Düsseldorf (dpa) - Der Streit um die Ähnlichkeit der Tablet-Computer von Apple und Samsung ist in die nächste Runde gegangen. Am Dienstag beschäftigte sich das Düsseldorfer Oberlandesgericht mit dem Fall.

Vor dem Landgericht hatte Apple im September wegen der äußeren Ähnlichkeit des Samsung-Geräts Galaxy Tab 10.1 mit Apples iPad ein bundesweites Verkaufsverbot für das Konkurrenzgerät aus Südkorea erreicht.

Inzwischen ist Samsung mit dem abgeänderten Nachfolger 10.1 N auf dem Markt. Auch dieses wird von Apple angegriffen. Das Design des modifizierten Samsung-Modells sei immer noch zu nah am iPad und verletze damit die Rechte des US-Konzerns. Das Landgericht Düsseldorf will an diesem Donnerstag über den neuen Verbotsantrag verhandeln.

Apple hatte sich im Jahr 2004 Design-Elemente eines Tablet-Computers in Europa als sogenanntes Geschmacksmuster schützen lassen. Die Verfahren in Düsseldorf sind Teil eines weltweiten Konflikts zwischen Apple und Samsung.

Während Apple wegen der Anleihen beim Design in der zweiten Instanz in Düsseldorf sogar ein europaweites Verbot des Samsung-Tablets anstrebt, vertreten die Samsung-Anwälte die Auffassung, dass die Entscheidung der Düsseldorfer Richter nur bundesweite Wirkung entfalten kann.

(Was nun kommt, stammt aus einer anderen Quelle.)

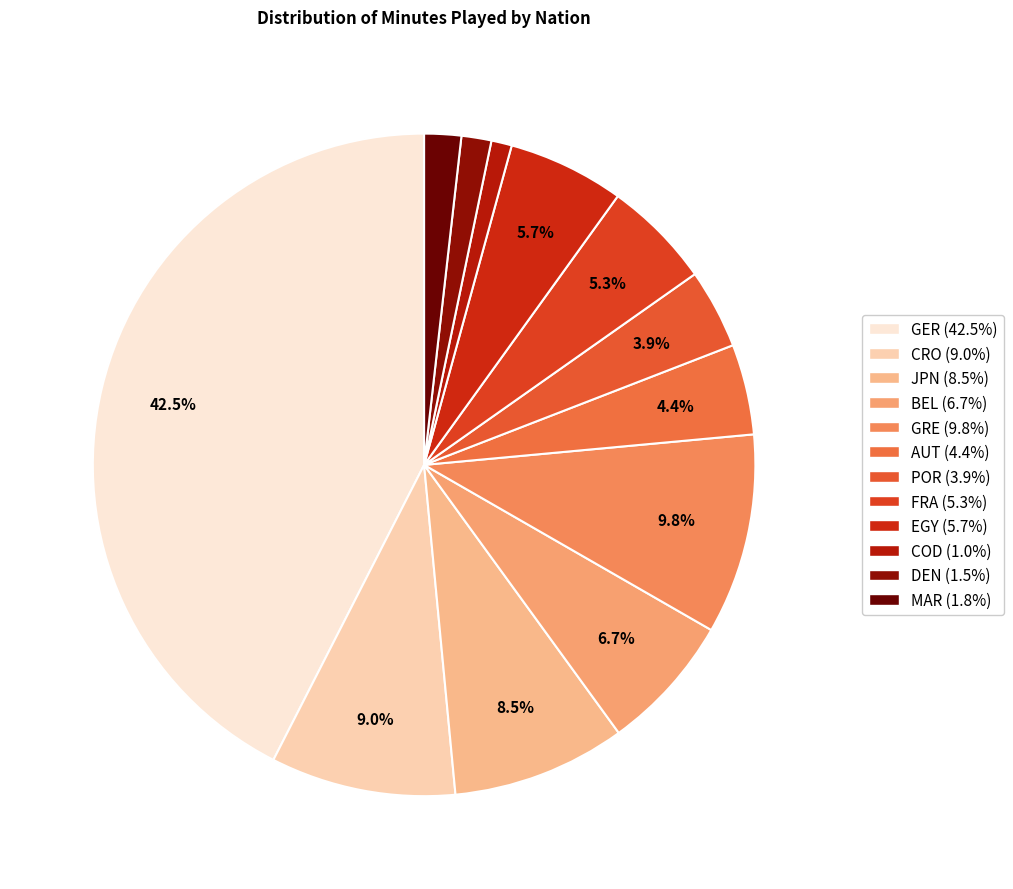

Combined, do GER and CRO account for over 50%?

Yes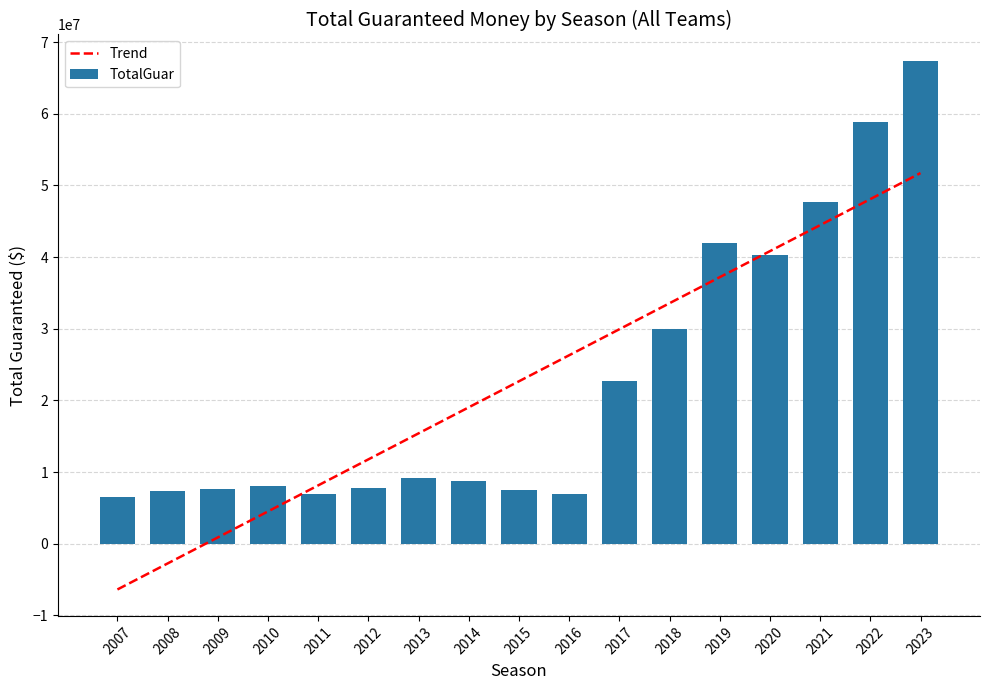

Which series changed the most between 2012 and 2015?

Trend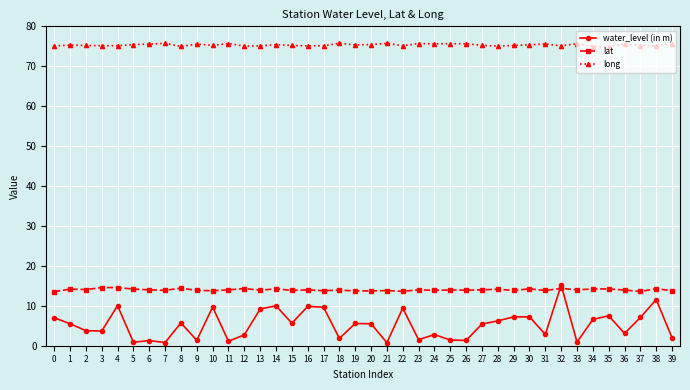

True or false: water_level (in m) has a value of 0.9 at 5.

True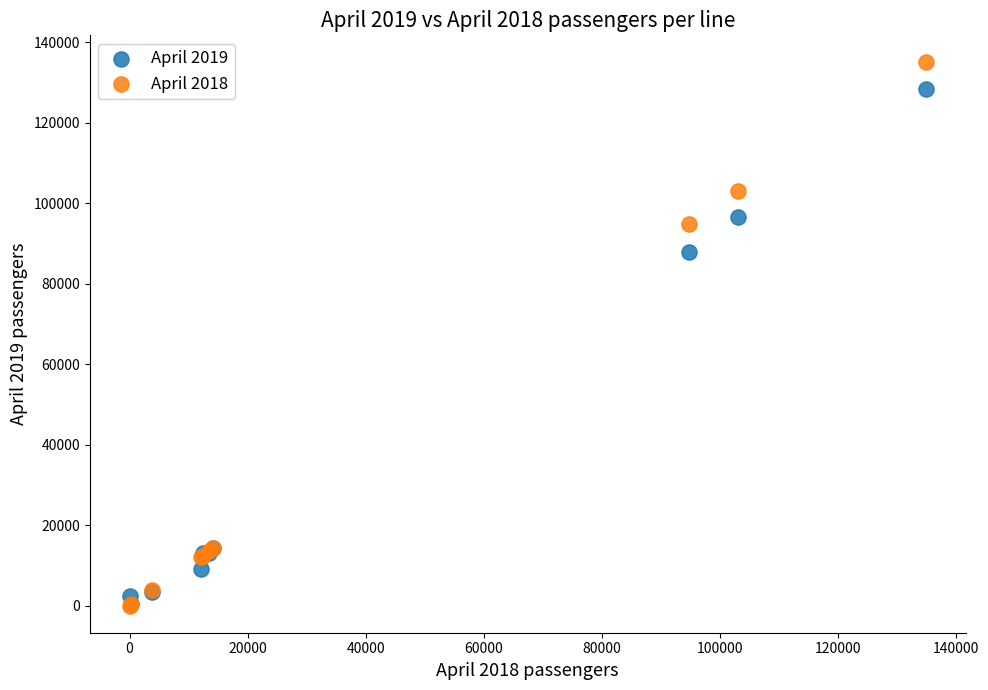

Which series has the largest Y range (max minus min)?

April 2018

Außerdem behaupten die Koreaner, dass Apple keine Eilbedürftigkeit mehr geltend machen könne, weil das Design des Galaxy 10.1 bereits deutlich vor dem deutschen Verkaufsstart auf der Website zu sehen gewesen sei. Auch gebe es bereits ältere Rechte durch ein US-Patent. Dadurch sei der erst später beantragte Schutz des iPad-Designs als sogenanntes Geschmacksmuster nichtig.